ASSIGNMENT -
Find where "Кабель-каналы и комплектующие DKC" appears in the entries below. That line and all lines after it, through the last, are to be duplicated exactly, with nothing else.

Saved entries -
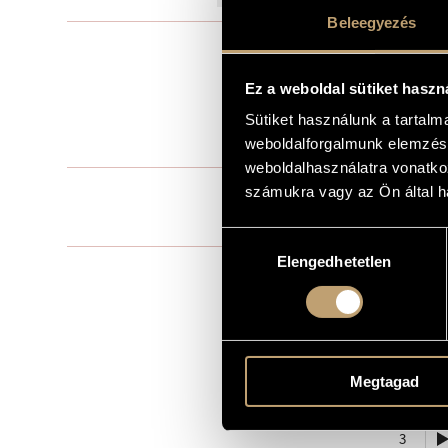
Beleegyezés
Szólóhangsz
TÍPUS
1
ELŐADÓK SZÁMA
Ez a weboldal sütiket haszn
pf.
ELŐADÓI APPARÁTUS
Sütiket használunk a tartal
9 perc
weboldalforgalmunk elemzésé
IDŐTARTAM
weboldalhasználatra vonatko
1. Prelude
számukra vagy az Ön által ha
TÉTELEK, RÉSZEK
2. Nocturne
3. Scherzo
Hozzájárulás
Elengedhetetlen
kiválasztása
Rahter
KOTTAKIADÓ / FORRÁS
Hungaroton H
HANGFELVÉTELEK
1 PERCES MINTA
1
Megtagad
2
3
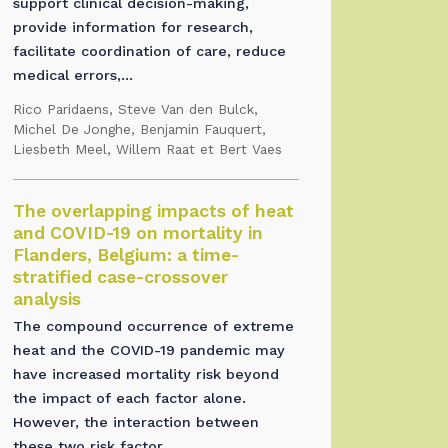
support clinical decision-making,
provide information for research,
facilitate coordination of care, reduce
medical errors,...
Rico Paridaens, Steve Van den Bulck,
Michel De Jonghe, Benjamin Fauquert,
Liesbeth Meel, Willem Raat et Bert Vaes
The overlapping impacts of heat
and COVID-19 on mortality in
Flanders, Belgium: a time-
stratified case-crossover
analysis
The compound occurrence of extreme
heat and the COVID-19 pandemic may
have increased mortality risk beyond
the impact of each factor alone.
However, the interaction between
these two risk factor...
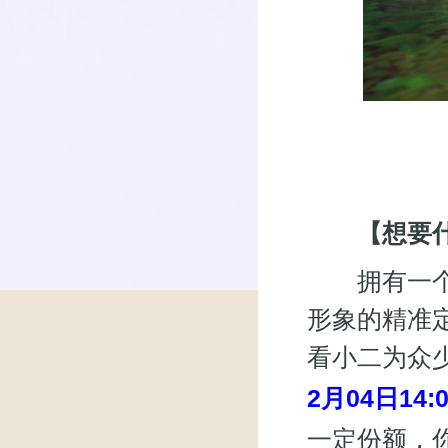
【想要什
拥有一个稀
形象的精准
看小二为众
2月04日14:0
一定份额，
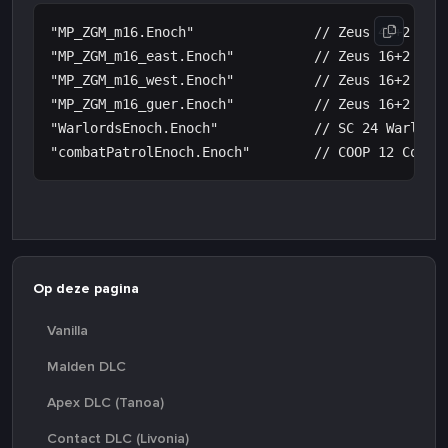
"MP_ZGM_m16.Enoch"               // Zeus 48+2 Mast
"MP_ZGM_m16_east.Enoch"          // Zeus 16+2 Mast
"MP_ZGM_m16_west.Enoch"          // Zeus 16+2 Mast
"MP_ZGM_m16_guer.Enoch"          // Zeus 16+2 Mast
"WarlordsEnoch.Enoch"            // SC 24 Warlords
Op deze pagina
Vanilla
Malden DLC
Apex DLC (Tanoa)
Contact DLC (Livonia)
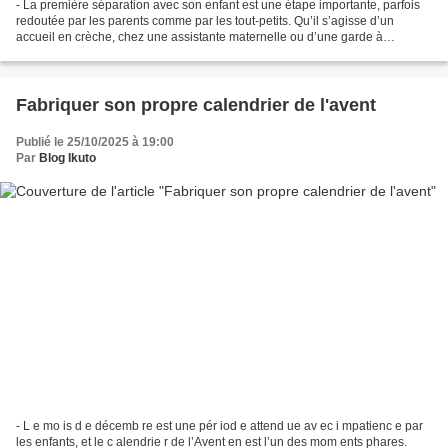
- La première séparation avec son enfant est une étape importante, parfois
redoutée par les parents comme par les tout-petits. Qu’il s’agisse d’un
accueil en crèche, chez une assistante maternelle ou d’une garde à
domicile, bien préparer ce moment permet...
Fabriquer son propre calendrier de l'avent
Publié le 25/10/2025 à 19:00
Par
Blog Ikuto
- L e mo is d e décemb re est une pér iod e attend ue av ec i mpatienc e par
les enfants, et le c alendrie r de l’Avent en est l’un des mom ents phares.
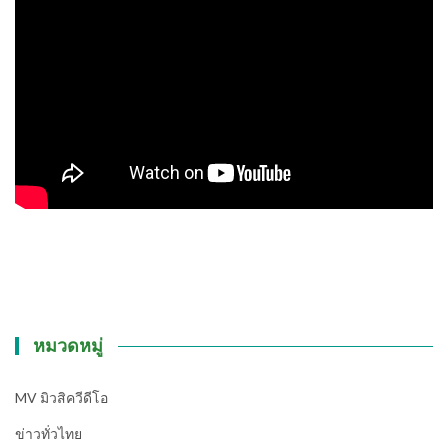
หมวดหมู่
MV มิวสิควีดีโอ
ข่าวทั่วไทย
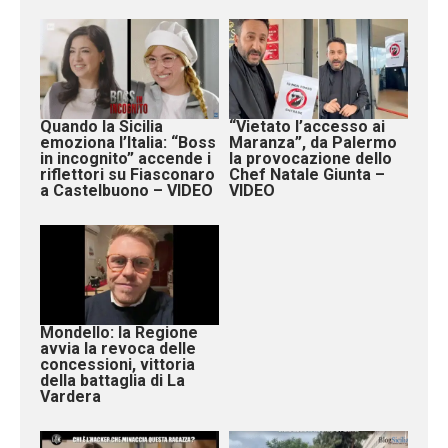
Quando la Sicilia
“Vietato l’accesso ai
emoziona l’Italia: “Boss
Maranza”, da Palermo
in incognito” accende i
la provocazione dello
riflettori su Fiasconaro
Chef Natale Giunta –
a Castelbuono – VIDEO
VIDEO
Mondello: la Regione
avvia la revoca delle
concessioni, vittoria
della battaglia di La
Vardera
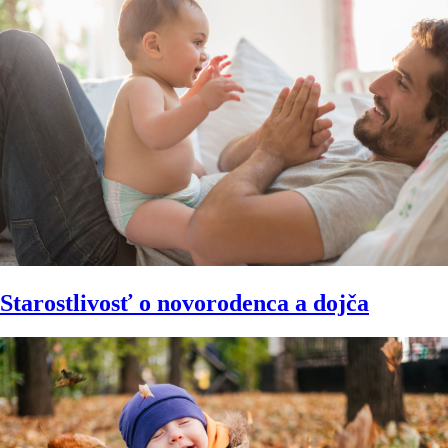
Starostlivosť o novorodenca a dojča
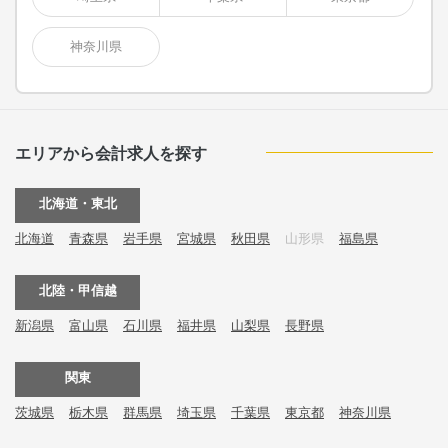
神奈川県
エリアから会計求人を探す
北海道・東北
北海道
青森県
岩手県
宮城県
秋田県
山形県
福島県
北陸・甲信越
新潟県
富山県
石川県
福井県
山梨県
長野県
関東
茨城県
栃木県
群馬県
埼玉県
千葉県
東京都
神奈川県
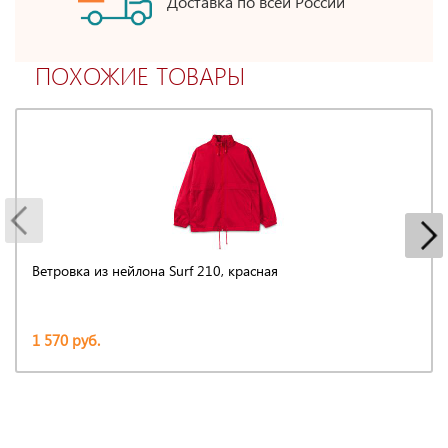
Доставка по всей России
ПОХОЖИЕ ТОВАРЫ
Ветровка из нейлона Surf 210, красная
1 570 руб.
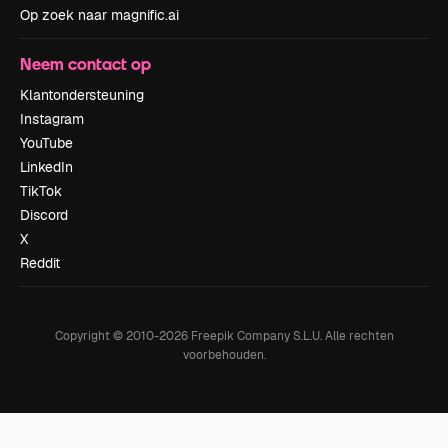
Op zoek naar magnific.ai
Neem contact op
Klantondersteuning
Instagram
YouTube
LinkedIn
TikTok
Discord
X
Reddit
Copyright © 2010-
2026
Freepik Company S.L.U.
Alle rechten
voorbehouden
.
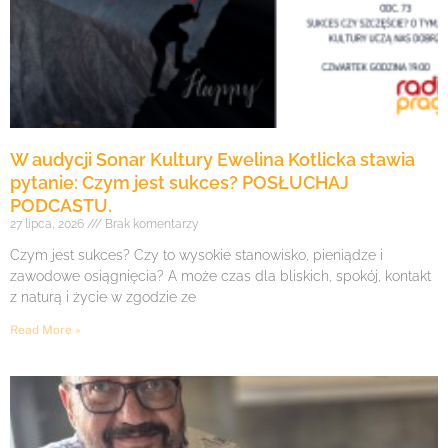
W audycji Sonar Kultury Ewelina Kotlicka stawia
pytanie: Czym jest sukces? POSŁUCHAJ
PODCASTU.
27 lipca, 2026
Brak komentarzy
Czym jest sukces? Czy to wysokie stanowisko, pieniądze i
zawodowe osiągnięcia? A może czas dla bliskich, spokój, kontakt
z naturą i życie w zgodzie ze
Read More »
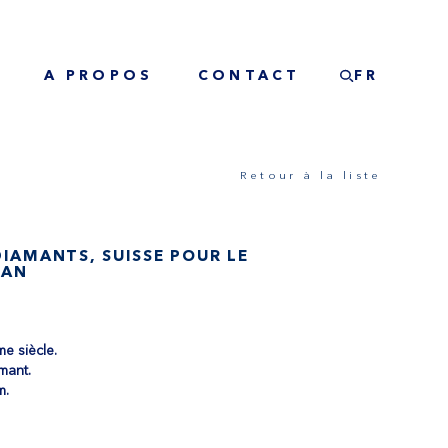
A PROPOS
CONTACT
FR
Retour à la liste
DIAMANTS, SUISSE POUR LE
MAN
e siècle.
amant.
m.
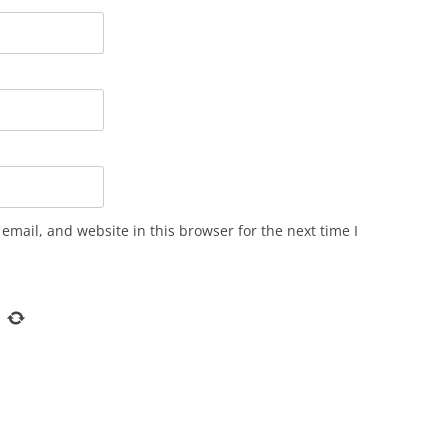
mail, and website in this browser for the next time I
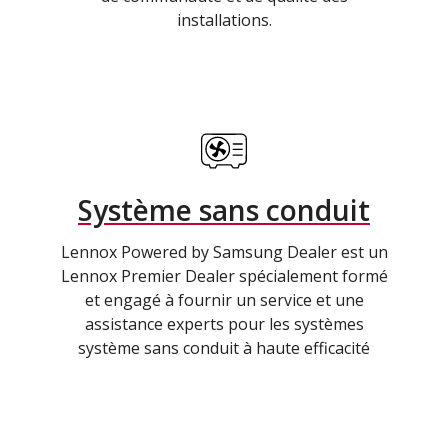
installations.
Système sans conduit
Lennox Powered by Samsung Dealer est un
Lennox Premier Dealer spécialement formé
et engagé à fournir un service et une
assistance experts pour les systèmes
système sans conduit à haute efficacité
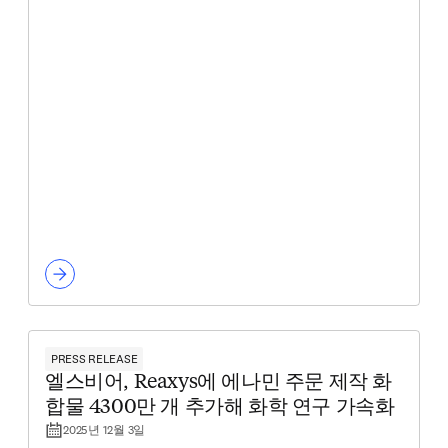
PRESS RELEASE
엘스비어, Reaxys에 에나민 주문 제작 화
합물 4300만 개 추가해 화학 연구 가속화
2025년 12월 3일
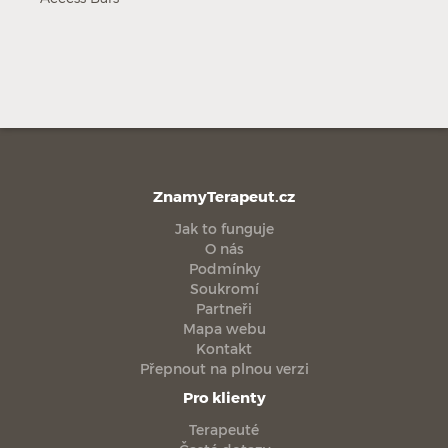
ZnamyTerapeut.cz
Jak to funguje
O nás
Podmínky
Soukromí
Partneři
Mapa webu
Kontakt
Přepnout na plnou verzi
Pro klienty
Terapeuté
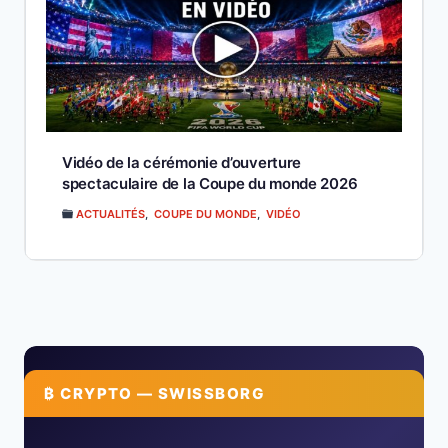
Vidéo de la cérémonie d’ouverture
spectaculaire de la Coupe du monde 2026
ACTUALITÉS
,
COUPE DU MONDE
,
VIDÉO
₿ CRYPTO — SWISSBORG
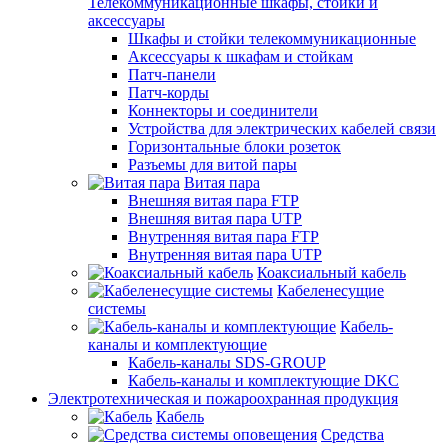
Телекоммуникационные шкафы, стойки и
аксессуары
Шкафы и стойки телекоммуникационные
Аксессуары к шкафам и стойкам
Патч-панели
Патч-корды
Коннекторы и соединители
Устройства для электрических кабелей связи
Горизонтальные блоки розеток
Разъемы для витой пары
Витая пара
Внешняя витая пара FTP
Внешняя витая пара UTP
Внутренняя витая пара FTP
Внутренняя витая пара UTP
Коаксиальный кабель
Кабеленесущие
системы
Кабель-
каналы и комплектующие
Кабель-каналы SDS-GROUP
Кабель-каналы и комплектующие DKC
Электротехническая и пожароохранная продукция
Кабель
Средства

OUTPUT -
Кабель-каналы и комплектующие DKC
Электротехническая и пожароохранная продукция
Кабель
Средства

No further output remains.